___ Exercise materials ___
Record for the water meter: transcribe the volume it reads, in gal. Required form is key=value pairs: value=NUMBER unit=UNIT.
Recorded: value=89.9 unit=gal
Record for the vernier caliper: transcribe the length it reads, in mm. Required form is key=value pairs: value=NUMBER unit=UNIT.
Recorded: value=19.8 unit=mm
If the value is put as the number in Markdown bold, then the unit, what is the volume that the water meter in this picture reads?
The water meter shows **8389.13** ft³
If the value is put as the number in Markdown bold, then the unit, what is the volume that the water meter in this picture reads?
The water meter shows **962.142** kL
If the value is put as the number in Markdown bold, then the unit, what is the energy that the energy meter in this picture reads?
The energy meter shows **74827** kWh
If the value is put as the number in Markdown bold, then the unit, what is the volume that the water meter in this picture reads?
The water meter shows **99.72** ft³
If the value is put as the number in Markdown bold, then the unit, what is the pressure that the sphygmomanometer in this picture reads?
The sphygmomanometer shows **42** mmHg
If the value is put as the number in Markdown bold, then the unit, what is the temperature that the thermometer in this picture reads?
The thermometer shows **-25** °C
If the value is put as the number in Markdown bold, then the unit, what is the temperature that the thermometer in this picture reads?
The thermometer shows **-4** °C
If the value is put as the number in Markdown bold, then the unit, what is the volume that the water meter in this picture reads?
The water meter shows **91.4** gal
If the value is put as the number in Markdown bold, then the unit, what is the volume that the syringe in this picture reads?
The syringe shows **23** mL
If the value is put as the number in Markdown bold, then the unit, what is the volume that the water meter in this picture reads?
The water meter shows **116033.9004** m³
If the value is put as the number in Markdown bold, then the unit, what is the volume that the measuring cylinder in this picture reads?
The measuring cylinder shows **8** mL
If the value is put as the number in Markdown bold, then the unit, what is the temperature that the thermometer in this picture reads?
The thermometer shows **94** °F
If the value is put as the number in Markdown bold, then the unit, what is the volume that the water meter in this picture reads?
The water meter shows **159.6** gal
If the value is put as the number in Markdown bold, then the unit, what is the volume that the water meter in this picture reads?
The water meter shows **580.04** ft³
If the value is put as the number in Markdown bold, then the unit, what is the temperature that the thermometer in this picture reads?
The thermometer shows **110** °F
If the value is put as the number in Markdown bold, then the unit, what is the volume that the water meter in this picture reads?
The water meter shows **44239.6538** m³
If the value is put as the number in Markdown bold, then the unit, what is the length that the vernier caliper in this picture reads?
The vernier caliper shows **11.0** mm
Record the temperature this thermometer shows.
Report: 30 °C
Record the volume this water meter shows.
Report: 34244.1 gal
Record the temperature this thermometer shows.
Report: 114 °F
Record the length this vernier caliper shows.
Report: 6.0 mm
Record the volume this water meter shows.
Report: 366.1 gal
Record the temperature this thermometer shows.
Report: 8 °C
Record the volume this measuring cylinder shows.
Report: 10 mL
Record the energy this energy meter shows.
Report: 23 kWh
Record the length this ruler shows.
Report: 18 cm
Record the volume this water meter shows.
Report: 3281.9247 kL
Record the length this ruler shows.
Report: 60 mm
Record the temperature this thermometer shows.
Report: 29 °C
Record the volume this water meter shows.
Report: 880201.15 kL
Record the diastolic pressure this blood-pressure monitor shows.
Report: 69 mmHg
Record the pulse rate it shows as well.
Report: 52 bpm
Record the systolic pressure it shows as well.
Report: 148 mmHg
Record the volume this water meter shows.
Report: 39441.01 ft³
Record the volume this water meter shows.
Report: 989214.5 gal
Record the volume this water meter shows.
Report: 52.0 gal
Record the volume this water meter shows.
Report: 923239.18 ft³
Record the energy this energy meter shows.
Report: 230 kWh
___
- _Required action_
Express the rows above as a JSON list of strings, one string per line, leaving out blank lines. Cover only the lines starting at the one containing "caliper in this picture reads?" and ending at the one containing "Report: 366.1 gal", both included.

- _Written solution_
[
  "If the value is put as the number in Markdown bold, then the unit, what is the length that the vernier caliper in this picture reads?",
  "The vernier caliper shows **11.0** mm",
  "Record the temperature this thermometer shows.",
  "Report: 30 °C",
  "Record the volume this water meter shows.",
  "Report: 34244.1 gal",
  "Record the temperature this thermometer shows.",
  "Report: 114 °F",
  "Record the length this vernier caliper shows.",
  "Report: 6.0 mm",
  "Record the volume this water meter shows.",
  "Report: 366.1 gal"
]